## WHAT THE TASK ASKS
Only the pictures are dropped; the lines of the material that follow are returned exactly.

## DATA SHOWN
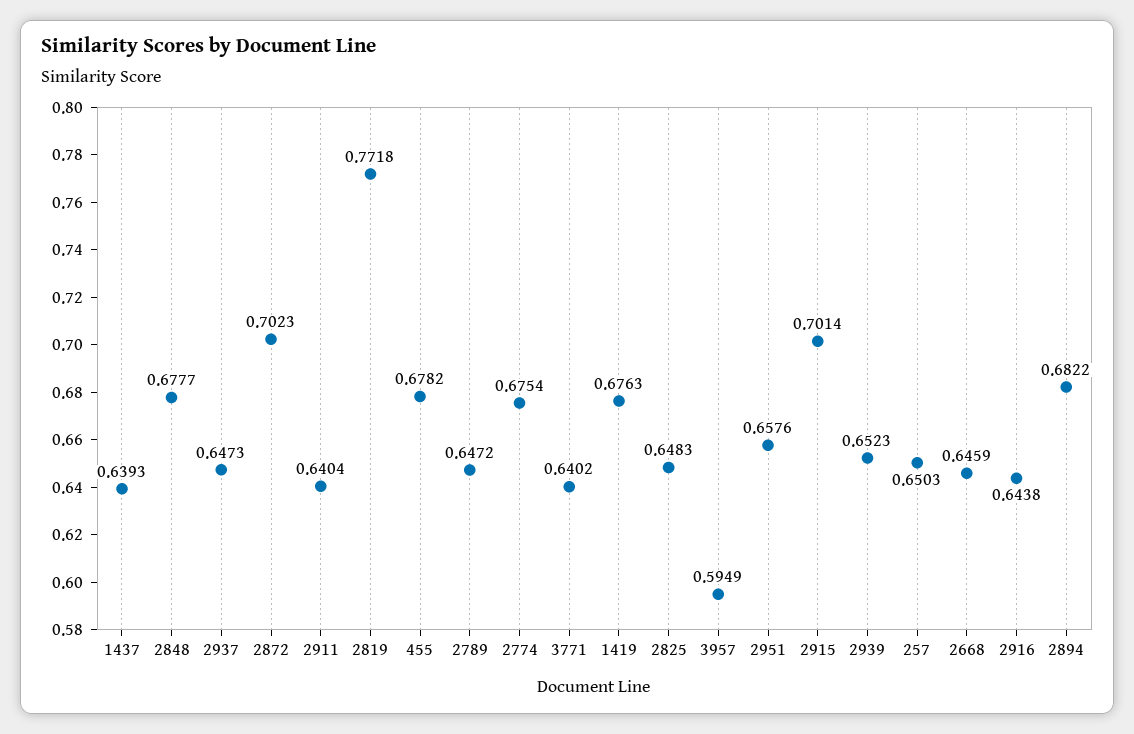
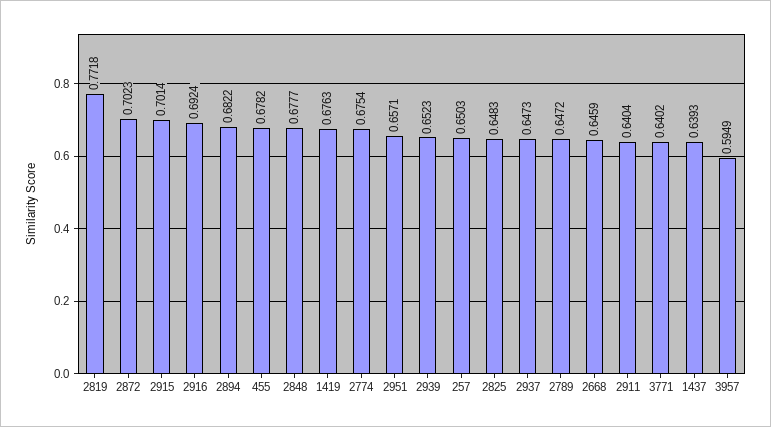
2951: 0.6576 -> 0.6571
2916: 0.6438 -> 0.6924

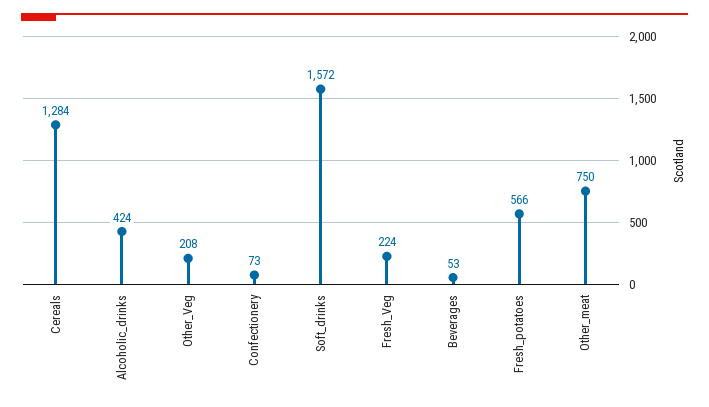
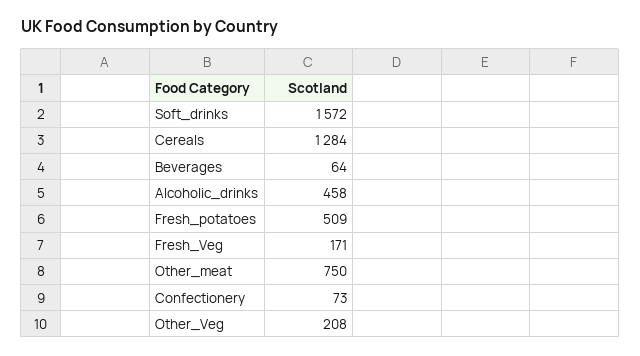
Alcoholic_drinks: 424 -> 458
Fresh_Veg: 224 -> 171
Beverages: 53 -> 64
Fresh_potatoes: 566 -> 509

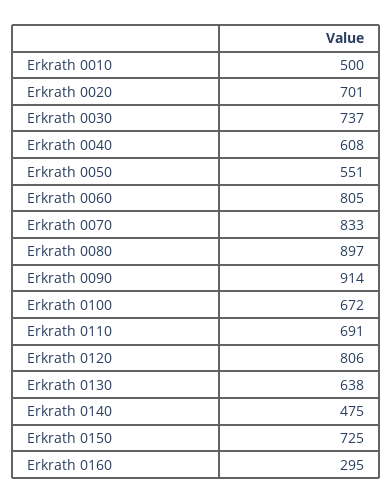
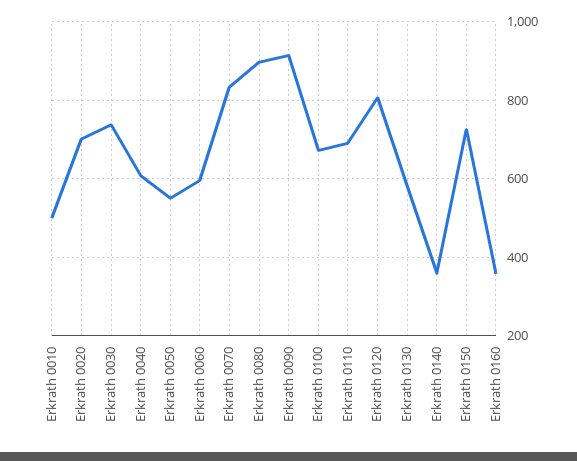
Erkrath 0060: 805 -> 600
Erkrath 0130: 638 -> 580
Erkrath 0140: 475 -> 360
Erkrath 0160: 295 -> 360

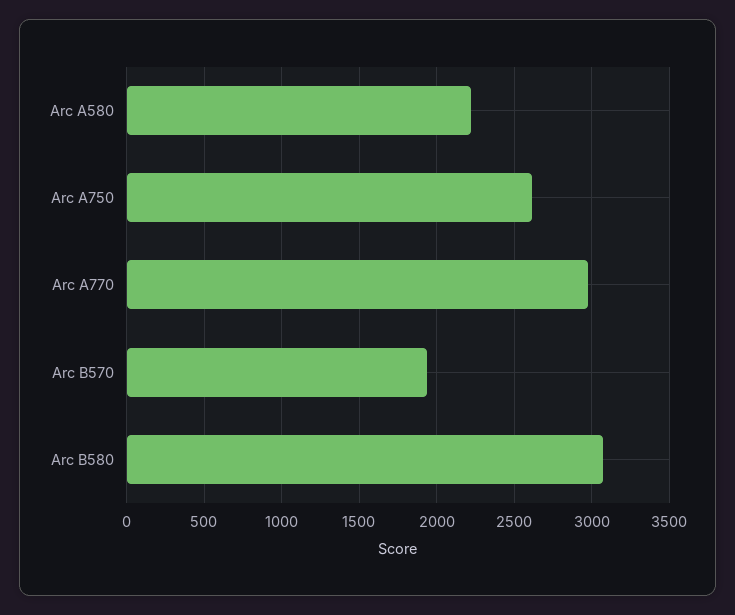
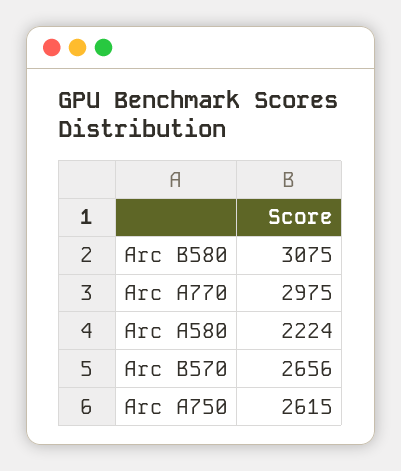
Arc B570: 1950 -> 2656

## RESULT OF THIS EXERCISE
2951: 0.6576 -> 0.6571
2916: 0.6438 -> 0.6924

Alcoholic_drinks: 424 -> 458
Fresh_Veg: 224 -> 171
Beverages: 53 -> 64
Fresh_potatoes: 566 -> 509

Erkrath 0060: 805 -> 600
Erkrath 0130: 638 -> 580
Erkrath 0140: 475 -> 360
Erkrath 0160: 295 -> 360

Arc B570: 1950 -> 2656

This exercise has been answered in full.